The Vienna Peace Conference over Syria, Erdogan's political victory in Turkey, the Airbus A321 passenger jet tragedy and the NATO Live Exercise — all these events have happened nearly simultaneously, geopolitical analyst and former World Bank economist Peter Koenig emphasizes.
"It could also be many tentacles of the world dictator put in action at once," Koenig hinted.
"Let's be sure that we understand one point clearly: As long as Washington is alive, meaning economically still ticking, heavily breathing, but still ticking — as long as this is the case, the command center of corporate and military operations, Washington-Pentagon, will not let go of Syria, Iran, Iraq — and the rest of the larger Middle East and North Africa — in short the MENA — area," the analyst stressed in his latest article for Global Research.
But there is something fishy about the conference, Koenig remarked: Syria itself was absent.
"Amazingly, though, the country whose future was supposedly discussed, Syria, was absent. Not invited. — How can that be? How can an international conference discuss the fate of a country which is not even invited to participate?" the analyst asked.
However, the parties involved in the negotiations have seemingly reached an agreement. It was believed that the talks would be continued this coming Friday. Unexpectedly, "the opposition found some objections which put the next peace meeting in Geneva on hold," the analyst underscored.

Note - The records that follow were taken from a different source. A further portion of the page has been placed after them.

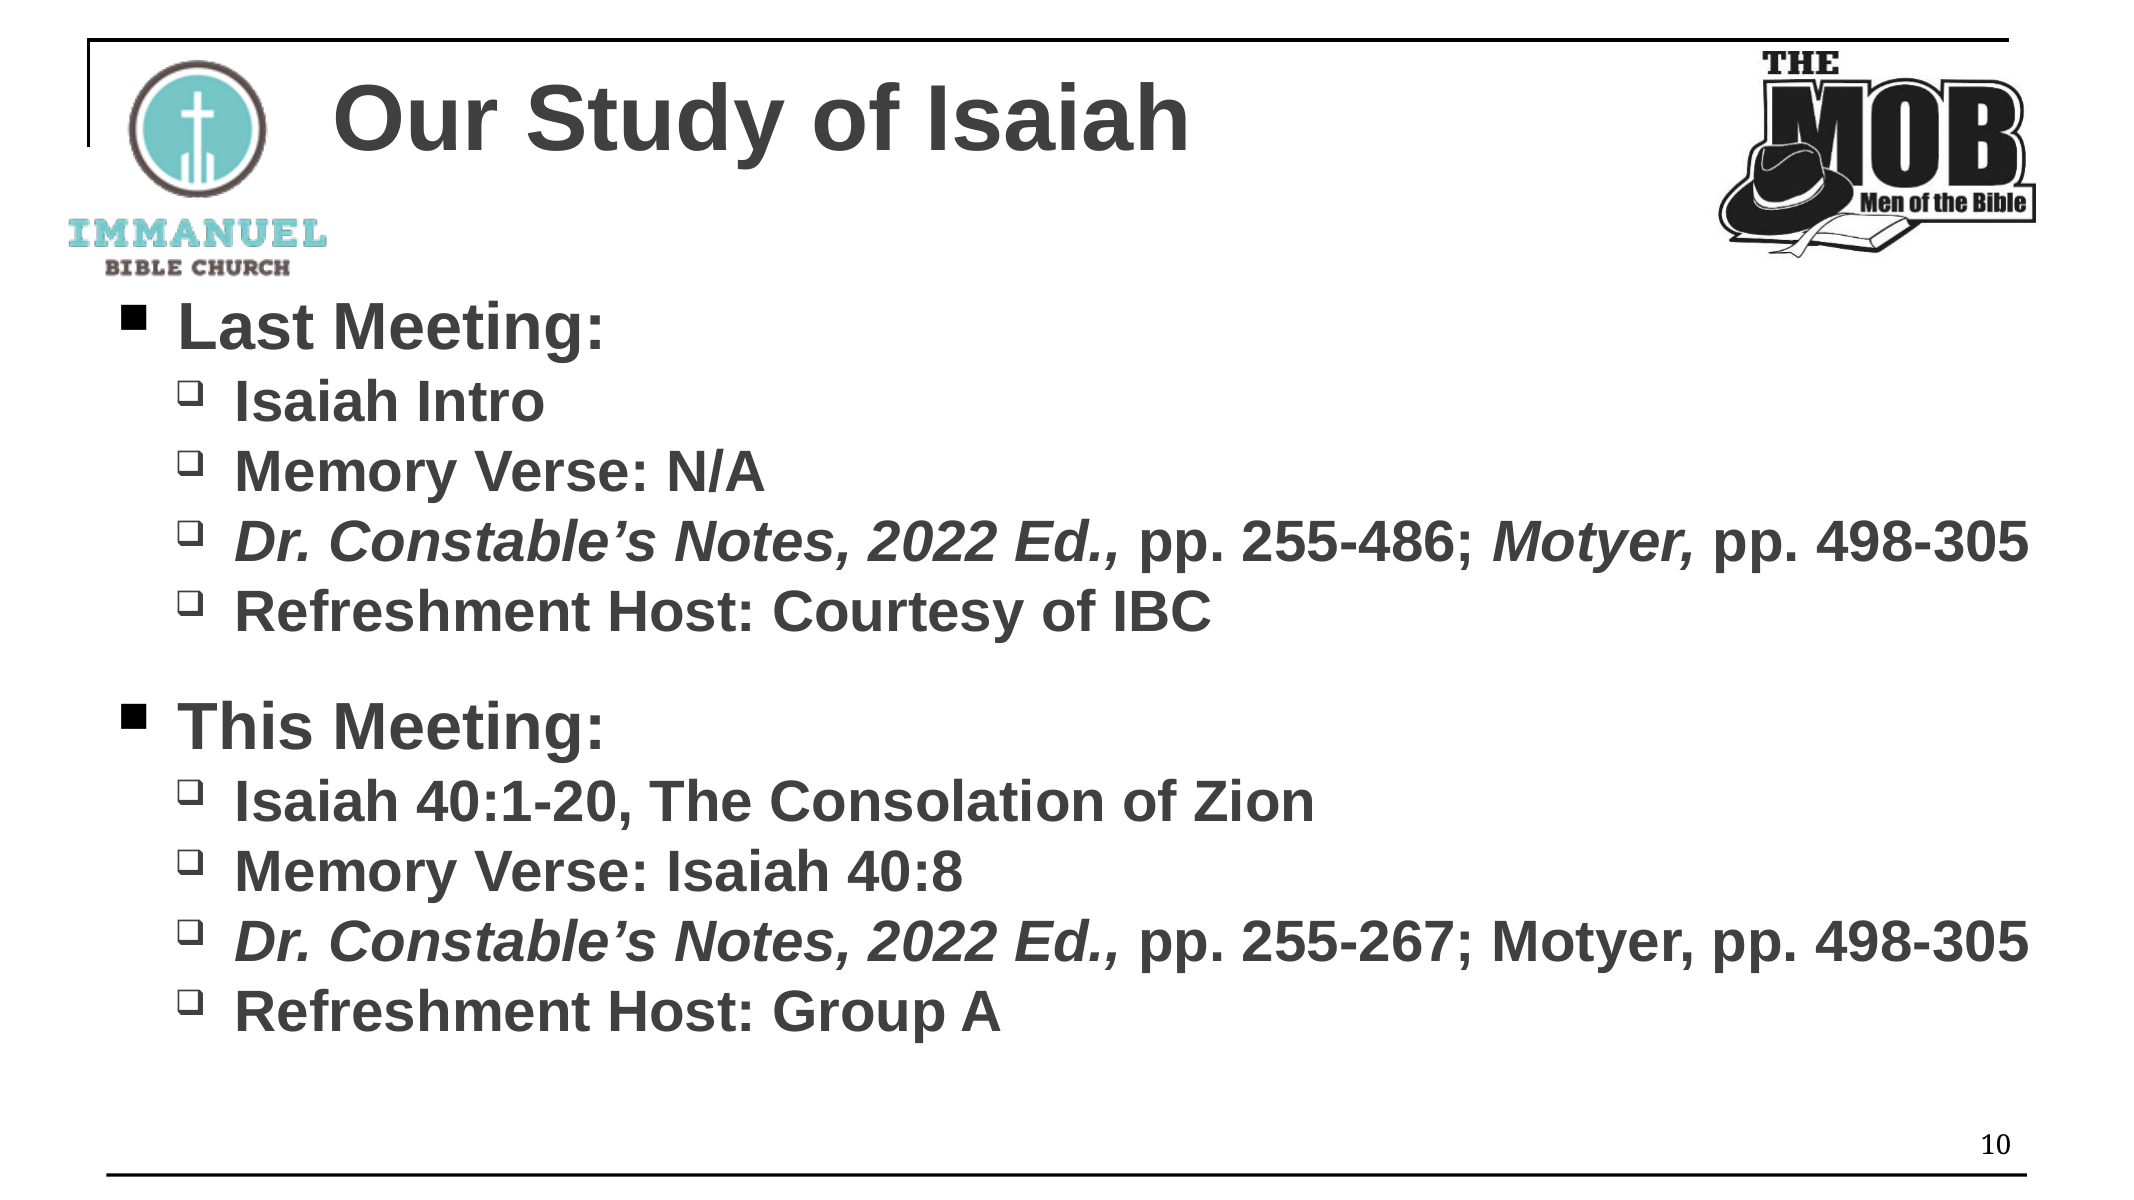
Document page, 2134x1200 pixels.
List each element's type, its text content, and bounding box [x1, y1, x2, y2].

list Last Meeting: Isaiah Intro Memory Verse: N/A Dr. Constable’s Notes, 2022 Ed., pp. 255-486; Motyer, pp. 498-305 Refreshment Host: Courtesy of IBC This Meeting: Isaiah 40:1-20, The Consolation of Zion Memory Verse: Isaiah 40:8 Dr. Constable’s Notes, 2022 Ed., pp. 255-267; Motyer, pp. 498-305 Refreshment Host: Group A [101, 274, 2105, 1063]
picture [1710, 51, 2042, 261]
slide_number 10 [1528, 1092, 2028, 1173]
picture [66, 37, 330, 300]
title Our Study of Isaiah [316, 48, 1989, 188]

"Why this farce at all?" he remarked.
The truth of the matter is that Washington hopes to implement a ceasefire as an interim solution. If the Russian Air Force stopped fighting terrorists, NATO and its puppet terrorists in the region would "regroup and think up new strategies," while Islamic State would be resupplied, Koenig suggested.
However, according to the analyst, Russia will not buy it.
Russia's objectives in Syria are absolutely clear and transparent: the Russian Air Force is busy with eradicating terrorism in the region.
At the same time Washington's plans are more complicated: the US financial and political elite seek to put "the entire MENA region into disarray, Syria next, to resemble Libya and Iraq — all with oil and gas riches."
"The crux of the matter is not dominance of the region solely for oil's or dominance's sake — but for economic reasons. Syria is a crucial link for pipelines to supply Europe and southern Asia with energy from Iran — and with energy that is not to be billed in US dollars but in euros, rubles, yuan — or any other currency the participating trading partners may wish to use. Trillions of dollars now in need and in circulation will become superfluous," Koenig explained.
"Losing the MENA battle would mean an even faster decline of the US hegemony into oblivion. It's not just oil, gas and dominance — "it's the economy, stupid!" — As in Bill Clinton's 1992 successful campaign strategy," the analyst emphasized.
Alas, you can't win them all.
It seems that neither Russia, nor Syria is going to indulge Washington's warmongering projects. The future of Syria, after all, should be and will be defined by its nation. "There is much [in Syria] at stake for Russia too," the analyst underscored.
"Russia's leader is a first-class statesman, diplomat — and an excellent chess player," Keonig reminded.